O doce, em formato de fogueira, é composto por cremoso de chocolate apimentado com doce de cupuaçu, castanha baru e bolo de cacau banhado em chocolate branco. Ao redor da peça central, há a impressão com mousse de chocolate apimentado e crocante de araçá, dos nomes dos lugares onde estão ocorrendo conflitos na atualidade, seja nos países onde a religião é causa dos embates, seja nas periferias das grandes cidades, retratados também, em um rap que dá início a cena.

Tabuleiro brasileiro

Tabuleiro brasileiro fecha o banquete resgatando memórias de quitutes culinários de diversas infâncias do imaginário popular. Evocando sons, cheiros, formas e a textura própria de cada guloseima o prato remete a sensações pueris. Todos os elementos são comuns na doçaria brasileira e são vendidos na rua: paçoca, goiabada, pipoca e doce de graviola.

O prato foi inspirado na história da quituteira Manuela que encontrou o amor e a liberdade por meio de seu tabuleiro, assim como tantas outras doceiras que fizeram seu sustento por meio dos quitutes de rua e foram retratadas ao longo de nossa narrativa nacional.

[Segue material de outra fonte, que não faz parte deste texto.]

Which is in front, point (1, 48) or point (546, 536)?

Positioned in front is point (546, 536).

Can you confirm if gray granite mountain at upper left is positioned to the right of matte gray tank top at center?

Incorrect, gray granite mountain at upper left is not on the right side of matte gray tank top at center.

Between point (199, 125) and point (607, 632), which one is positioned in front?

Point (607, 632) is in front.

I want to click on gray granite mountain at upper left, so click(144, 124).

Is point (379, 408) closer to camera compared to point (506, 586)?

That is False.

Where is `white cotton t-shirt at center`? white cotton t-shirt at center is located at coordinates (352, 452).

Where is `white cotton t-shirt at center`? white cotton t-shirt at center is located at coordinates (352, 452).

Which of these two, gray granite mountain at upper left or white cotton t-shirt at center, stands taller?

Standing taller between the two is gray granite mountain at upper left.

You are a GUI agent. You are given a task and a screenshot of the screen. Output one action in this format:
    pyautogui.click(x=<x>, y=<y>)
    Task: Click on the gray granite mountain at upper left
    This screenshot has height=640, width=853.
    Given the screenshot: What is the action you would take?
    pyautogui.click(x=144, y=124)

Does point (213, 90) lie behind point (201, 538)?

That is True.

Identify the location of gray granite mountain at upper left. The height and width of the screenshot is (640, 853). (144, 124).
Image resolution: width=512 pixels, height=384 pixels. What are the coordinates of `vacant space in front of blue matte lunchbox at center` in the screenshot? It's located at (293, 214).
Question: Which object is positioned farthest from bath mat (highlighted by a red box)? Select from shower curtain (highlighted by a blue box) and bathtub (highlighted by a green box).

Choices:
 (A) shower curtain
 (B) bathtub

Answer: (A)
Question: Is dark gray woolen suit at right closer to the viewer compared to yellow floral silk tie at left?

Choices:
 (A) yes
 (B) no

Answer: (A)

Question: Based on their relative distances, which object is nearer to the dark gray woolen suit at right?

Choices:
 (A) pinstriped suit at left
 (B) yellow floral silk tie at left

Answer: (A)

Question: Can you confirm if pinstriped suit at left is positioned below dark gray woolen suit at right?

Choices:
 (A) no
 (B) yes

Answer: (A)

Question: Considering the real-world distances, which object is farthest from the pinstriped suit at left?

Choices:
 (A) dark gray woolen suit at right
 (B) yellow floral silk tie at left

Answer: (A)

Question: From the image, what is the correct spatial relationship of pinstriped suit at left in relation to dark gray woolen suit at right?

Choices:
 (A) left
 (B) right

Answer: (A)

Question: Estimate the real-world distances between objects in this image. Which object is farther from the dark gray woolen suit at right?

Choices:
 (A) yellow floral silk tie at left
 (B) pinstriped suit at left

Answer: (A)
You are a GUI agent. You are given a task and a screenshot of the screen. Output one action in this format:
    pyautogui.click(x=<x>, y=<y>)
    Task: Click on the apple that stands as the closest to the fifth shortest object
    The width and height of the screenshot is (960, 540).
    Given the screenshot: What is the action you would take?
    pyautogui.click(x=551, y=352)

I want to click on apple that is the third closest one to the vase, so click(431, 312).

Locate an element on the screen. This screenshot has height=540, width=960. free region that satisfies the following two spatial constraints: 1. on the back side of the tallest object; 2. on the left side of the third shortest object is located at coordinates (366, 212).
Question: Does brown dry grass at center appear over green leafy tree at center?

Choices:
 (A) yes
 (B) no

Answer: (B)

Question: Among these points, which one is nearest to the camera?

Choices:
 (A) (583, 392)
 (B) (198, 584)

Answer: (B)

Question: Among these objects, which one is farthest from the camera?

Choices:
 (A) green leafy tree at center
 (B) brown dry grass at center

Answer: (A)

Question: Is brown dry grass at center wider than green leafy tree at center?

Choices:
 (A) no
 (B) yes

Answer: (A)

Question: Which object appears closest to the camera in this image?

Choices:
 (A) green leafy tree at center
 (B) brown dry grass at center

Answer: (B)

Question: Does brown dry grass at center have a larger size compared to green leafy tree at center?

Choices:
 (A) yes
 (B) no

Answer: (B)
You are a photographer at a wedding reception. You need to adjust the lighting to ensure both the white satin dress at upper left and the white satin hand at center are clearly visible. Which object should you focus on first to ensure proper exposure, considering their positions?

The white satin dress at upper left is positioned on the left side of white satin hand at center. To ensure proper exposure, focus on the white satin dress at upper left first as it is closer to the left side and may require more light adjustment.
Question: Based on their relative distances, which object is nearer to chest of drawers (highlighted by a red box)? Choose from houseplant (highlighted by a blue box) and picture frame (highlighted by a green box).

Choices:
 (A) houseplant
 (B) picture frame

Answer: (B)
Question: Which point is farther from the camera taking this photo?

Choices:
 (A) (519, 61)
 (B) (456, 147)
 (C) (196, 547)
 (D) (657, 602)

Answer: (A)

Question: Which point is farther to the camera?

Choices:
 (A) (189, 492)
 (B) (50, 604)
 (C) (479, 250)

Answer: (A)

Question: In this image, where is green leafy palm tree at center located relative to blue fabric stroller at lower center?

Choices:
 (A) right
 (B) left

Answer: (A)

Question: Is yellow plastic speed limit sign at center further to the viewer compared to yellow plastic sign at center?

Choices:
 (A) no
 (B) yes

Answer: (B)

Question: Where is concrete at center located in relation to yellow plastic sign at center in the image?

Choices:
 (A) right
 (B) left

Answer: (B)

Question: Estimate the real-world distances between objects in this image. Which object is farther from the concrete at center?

Performado por baianas cantando e oferecendo doces aos participantes que trazem em seu tabuleiro paçoca Amor feita de mousse de amendoim envolta em folha de coco, mousse de queijo com goiabada envolta em papel de goiaba, mini-pipoca-doce de tapioca e bala de jabuticaba. Sobre o tabuleiro vai a renda de graviola comestível. Entre as doces lembranças infantis os participantes são convidados a experienciar uma nova forma de saborear os clássicos da infância.